* **Task prompt**
Please change every "scientific name" to "species" in the listing, starting with the line that contains "common name: brunhåret frynseskive" and going on through the line that contains "genus: Ruellia", and give those lines again with nothing else altered.

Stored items
##########
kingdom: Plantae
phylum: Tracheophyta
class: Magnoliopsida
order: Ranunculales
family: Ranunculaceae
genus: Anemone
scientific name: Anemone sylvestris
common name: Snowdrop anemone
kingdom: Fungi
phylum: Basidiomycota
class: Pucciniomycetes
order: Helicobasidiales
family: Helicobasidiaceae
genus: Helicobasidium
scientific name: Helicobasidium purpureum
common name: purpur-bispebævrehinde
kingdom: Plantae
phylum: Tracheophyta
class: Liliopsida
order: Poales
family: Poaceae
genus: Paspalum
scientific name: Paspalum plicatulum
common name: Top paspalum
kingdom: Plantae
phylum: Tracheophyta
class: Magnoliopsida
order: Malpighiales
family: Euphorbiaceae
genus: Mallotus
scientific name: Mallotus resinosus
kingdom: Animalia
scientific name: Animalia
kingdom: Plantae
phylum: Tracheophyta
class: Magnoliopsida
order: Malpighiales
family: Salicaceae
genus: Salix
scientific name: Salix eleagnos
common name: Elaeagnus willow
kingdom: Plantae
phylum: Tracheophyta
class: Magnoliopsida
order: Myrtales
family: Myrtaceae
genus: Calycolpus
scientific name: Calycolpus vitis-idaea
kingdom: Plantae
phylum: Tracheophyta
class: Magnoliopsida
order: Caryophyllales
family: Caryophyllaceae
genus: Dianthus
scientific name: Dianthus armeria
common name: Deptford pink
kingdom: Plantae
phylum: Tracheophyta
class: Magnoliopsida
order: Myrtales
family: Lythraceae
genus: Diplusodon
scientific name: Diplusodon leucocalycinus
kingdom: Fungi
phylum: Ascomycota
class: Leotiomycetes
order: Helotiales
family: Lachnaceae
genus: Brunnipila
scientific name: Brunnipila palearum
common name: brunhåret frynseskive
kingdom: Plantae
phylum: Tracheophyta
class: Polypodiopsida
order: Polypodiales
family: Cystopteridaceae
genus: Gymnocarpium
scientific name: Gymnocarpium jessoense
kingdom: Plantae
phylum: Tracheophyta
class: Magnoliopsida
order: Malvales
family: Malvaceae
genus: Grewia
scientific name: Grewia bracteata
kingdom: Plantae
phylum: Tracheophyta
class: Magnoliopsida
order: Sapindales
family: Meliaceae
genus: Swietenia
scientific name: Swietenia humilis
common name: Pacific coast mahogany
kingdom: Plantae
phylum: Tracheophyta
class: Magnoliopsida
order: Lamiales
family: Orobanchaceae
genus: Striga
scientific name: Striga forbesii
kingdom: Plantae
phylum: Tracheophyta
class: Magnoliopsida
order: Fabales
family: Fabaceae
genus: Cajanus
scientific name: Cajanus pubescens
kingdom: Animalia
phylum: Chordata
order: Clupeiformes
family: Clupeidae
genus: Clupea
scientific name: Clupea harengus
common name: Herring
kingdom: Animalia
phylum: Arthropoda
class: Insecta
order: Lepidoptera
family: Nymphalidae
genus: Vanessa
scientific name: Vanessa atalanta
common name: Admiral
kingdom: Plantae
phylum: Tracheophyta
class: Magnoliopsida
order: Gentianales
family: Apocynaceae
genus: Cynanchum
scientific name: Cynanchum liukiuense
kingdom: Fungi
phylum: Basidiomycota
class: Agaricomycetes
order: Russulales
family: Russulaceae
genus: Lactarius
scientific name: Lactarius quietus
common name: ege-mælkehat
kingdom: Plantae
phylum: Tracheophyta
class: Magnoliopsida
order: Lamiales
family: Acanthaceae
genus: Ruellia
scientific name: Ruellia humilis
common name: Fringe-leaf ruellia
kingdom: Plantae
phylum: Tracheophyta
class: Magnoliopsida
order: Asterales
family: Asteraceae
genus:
##########
* **Output below**
common name: brunhåret frynseskive
kingdom: Plantae
phylum: Tracheophyta
class: Polypodiopsida
order: Polypodiales
family: Cystopteridaceae
genus: Gymnocarpium
species: Gymnocarpium jessoense
kingdom: Plantae
phylum: Tracheophyta
class: Magnoliopsida
order: Malvales
family: Malvaceae
genus: Grewia
species: Grewia bracteata
kingdom: Plantae
phylum: Tracheophyta
class: Magnoliopsida
order: Sapindales
family: Meliaceae
genus: Swietenia
species: Swietenia humilis
common name: Pacific coast mahogany
kingdom: Plantae
phylum: Tracheophyta
class: Magnoliopsida
order: Lamiales
family: Orobanchaceae
genus: Striga
species: Striga forbesii
kingdom: Plantae
phylum: Tracheophyta
class: Magnoliopsida
order: Fabales
family: Fabaceae
genus: Cajanus
species: Cajanus pubescens
kingdom: Animalia
phylum: Chordata
order: Clupeiformes
family: Clupeidae
genus: Clupea
species: Clupea harengus
common name: Herring
kingdom: Animalia
phylum: Arthropoda
class: Insecta
order: Lepidoptera
family: Nymphalidae
genus: Vanessa
species: Vanessa atalanta
common name: Admiral
kingdom: Plantae
phylum: Tracheophyta
class: Magnoliopsida
order: Gentianales
family: Apocynaceae
genus: Cynanchum
species: Cynanchum liukiuense
kingdom: Fungi
phylum: Basidiomycota
class: Agaricomycetes
order: Russulales
family: Russulaceae
genus: Lactarius
species: Lactarius quietus
common name: ege-mælkehat
kingdom: Plantae
phylum: Tracheophyta
class: Magnoliopsida
order: Lamiales
family: Acanthaceae
genus: Ruellia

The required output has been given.